◆ **TASK OBJECTIVE**: Copy out all the entries, replacing "centimetres" with "centimeters" wherever it occurs and keeping everything else identical. Omit the pictures.

◆ **DATA FOR PROCESSING**:

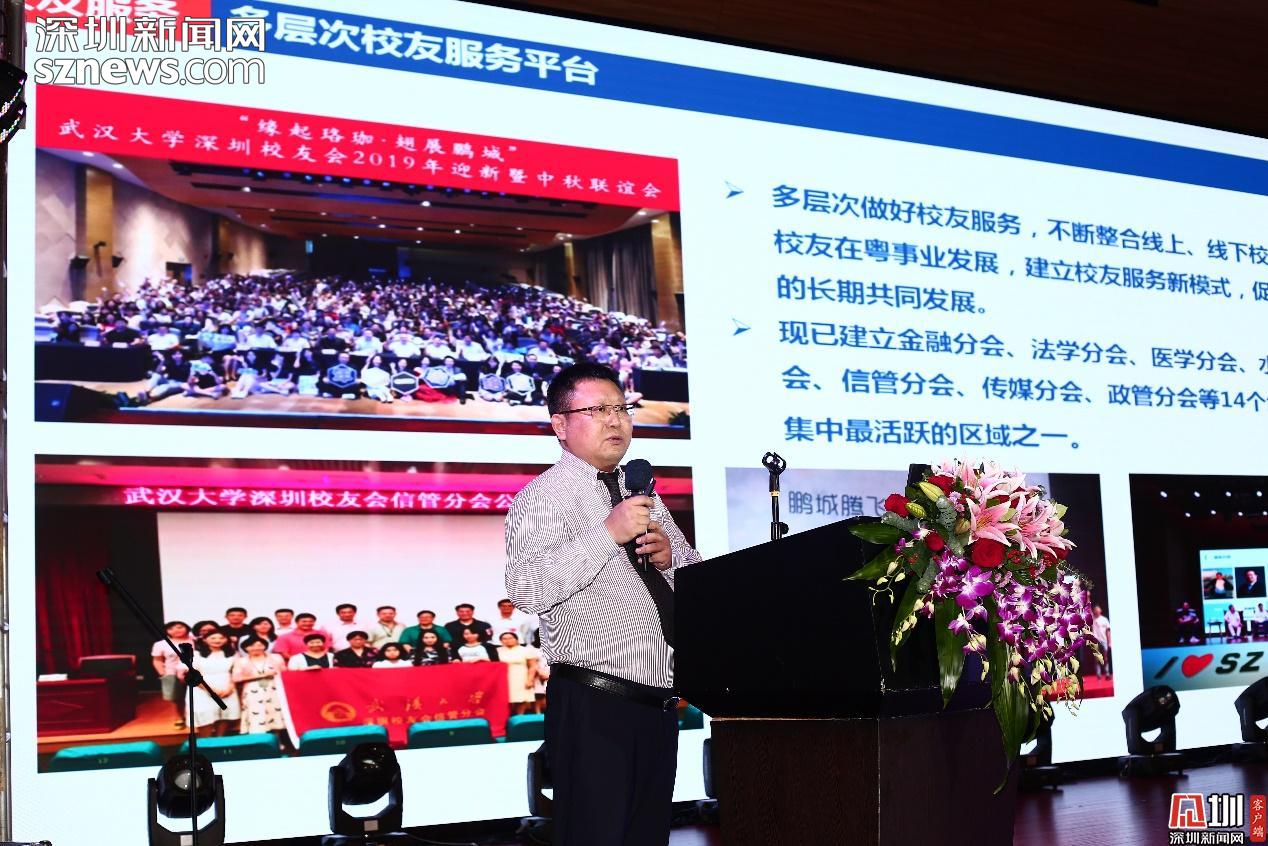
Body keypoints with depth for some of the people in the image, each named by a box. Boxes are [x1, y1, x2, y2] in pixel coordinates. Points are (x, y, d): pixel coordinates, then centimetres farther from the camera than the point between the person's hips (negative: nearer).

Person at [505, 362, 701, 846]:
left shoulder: (642, 494, 18)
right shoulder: (542, 497, -5)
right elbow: (527, 591, -21)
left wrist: (670, 556, 0)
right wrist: (609, 533, -23)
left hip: (659, 703, 7)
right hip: (595, 706, -7)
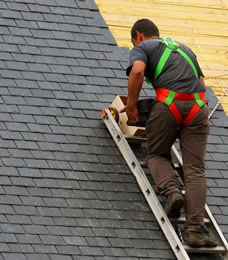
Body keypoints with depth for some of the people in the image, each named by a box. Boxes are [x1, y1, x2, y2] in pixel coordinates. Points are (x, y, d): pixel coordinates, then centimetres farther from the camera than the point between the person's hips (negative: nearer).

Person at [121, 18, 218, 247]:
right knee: (195, 170, 0)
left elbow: (137, 71, -7)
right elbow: (201, 82, 31)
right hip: (197, 106, 4)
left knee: (157, 155, 20)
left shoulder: (142, 48, 15)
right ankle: (194, 230, -12)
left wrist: (131, 105, 2)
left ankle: (171, 191, -9)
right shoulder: (184, 48, 33)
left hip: (168, 104, -4)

◆ **ANSWER SPACE**:
Body keypoints with depth for some of the people in the image, each named by a box. Boxes are [x1, y1, x2, y2] in pixel coordinates. Points are (x, y, d): pixel coordinates, then centimeters farther from the camera than the point between the person's hips (negative: nearer).

Person at [505, 362, 701, 846]:
left shoulder: (642, 494, 18)
right shoulder: (542, 497, -5)
right elbow: (527, 591, -21)
left wrist: (670, 556, 0)
right wrist: (609, 533, -23)
left hip: (659, 703, 7)
right hip: (595, 706, -7)
Body keypoints with depth for some of the people in the image, each named by a box. Boxes are [x1, y1, x2, y2] in pixel coordinates. Points are (x, y, d): pixel coordinates, then centimeters farther from the camera than the point between the person's hips (negative: nearer).

Person at [121, 18, 218, 247]:
right knee: (195, 170, 0)
left elbow: (137, 71, -7)
right elbow: (201, 82, 31)
right hip: (197, 106, 4)
left knee: (157, 155, 20)
left shoulder: (142, 48, 15)
right ankle: (194, 230, -12)
left wrist: (131, 105, 2)
left ankle: (171, 191, -9)
right shoulder: (184, 48, 33)
left hip: (168, 104, -4)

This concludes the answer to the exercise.